> [EXTRACT PROVIDED]:
* * * * * * * * *
After a rollout completes, the payoff is propagated back through all visited nodes:

// Compute payoff (normalized to [0,1])
float value = state.tricks_won[observer_partnership] / total_tricks;

// Backpropagate through the path
for (int32_t idx : path) {
    arena[idx].visits++;
    arena[idx].total_value += value;
}

Key points:

  • Payoff is normalized to [0, 1] (fraction of tricks won by observer's partnership)
  • Every node on the descent path is updated (not just the expanded node)
  • Both visits and total_value are incremented to maintain running averages

Search Algorithm

FOR each iteration:
    1. DETERMINIZE: Sample deal from belief state
    2. DESCEND tree:
       - Observer's turn: UCB1 select or expand
       - Opponent's turn: Random legal move
    3. ROLLOUT: Random playout to game end
    4. BACKPROPAGATE: Update visits and values

RETURN most-visited root child

Full Algorithm:

template<typename Variant, typename RNG>
card ismcts_search(
        const game_state<Variant>& root_state,
        const belief_state<Variant>& belief,
        const search_config& config,
        RNG& rng) {

    vector<ismcts_node<Variant>> arena;
    arena.reserve(config.iterations + 1);
    arena.emplace_back();  // Root node

    for (int iter = 0; iter < config.iterations; ++iter) {
        // 1. Determinize
        auto state = determinize(root_state, belief, rng);

        int32_t node = ROOT;
        vector<int32_t> path = {ROOT};
        bool in_tree = true;

        // 2. Tree descent
        while (state.tricks_remaining > 0) {
            seat cur = state.current_player;

            if (cur == observer && in_tree) {
                card_mask legal = rules::legal_moves(state);

                // Update availability for existing children
                for each child c in legal:
                    arena[c].availability++;

                card_mask unexplored = legal & ~arena[node].expanded;

                if (unexplored != 0) {
                    // EXPAND: create new child node
                    card c = random_from(unexplored);
                    int32_t child = create_child(c);
                    arena[node].children[c] = child;
                    arena[node].expanded |= (1ULL << c);

                    rules::play_card(state, observer, c);
                    path.push_back(child);
                    in_tree = false;  // Switch to rollout
                } else {
                    // SELECT: UCB1 best child
                    card best_card = argmax(legal, ucb1_score);
                    rules::play_card(state, observer, best_card);
                    path.push_back(arena[node].children[best_card]);
                    node = children[best_card];
                }
            } else {
                // Opponent or rollout: random move
                card c = random_legal_move(state);
                rules::play_card(state, cur, c);
            }
        }

        // 3. Compute payoff (normalized to [0,1])
* * * * * * * * *
> [GIVEN INFORMATION]:
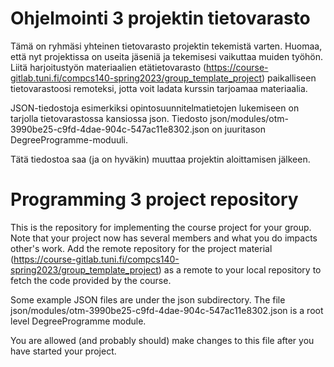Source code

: # Ohjelmointi 3 projektin tietovarasto

Tämä on ryhmäsi yhteinen tietovarasto projektin tekemistä varten. Huomaa, että nyt
projektissa on useita jäseniä ja tekemisesi vaikuttaa muiden työhön. Liitä harjoitustyön
materiaalien etätietovarasto (https://course-gitlab.tuni.fi/compcs140-spring2023/group_template_project)
paikalliseen tietovarastoosi remoteksi, jotta voit ladata kurssin tarjoamaa materiaalia.

JSON-tiedostoja esimerkiksi opintosuunnitelmatietojen lukemiseen on tarjolla tietovarastossa kansiossa json. Tiedosto json/modules/otm-3990be25-c9fd-4dae-904c-547ac11e8302.json on juuritason DegreeProgramme-moduuli.

Tätä tiedostoa saa (ja on hyväkin) muuttaa projektin aloittamisen jälkeen.

# Programming 3 project repository

This is the repository for implementing the course project for your group. Note that
your project now has several members and what you do impacts other's work. Add the remote
repository for the project material (https://course-gitlab.tuni.fi/compcs140-spring2023/group_template_project)
as a remote to your local repository to fetch the code provided by the course.

Some example JSON files are under the json subdirectory. The file json/modules/otm-3990be25-c9fd-4dae-904c-547ac11e8302.json
is a root level DegreeProgramme module.

You are allowed (and probably should) make changes to this file after you have started your project.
* * * * * * * * *
> [WHAT YOU NEED TO DO]:
(a) Copy the ISMCTS excerpt from "After a rollout" up to and including "by observer's partnership)".
(b) What are the names of the parameters that the ismcts_search function takes in the ISMCTS excerpt?
The records come from a different source than the ISMCTS excerpt.

> [RESULTS IN ORDER]:
(a)
After a rollout completes, the payoff is propagated back through all visited nodes:

// Compute payoff (normalized to [0,1])
float value = state.tricks_won[observer_partnership] / total_tricks;

// Backpropagate through the path
for (int32_t idx : path) {
    arena[idx].visits++;
    arena[idx].total_value += value;
}

Key points:

  • Payoff is normalized to [0, 1] (fraction of tricks won by observer's partnership)

(b) root_state, belief, config, rng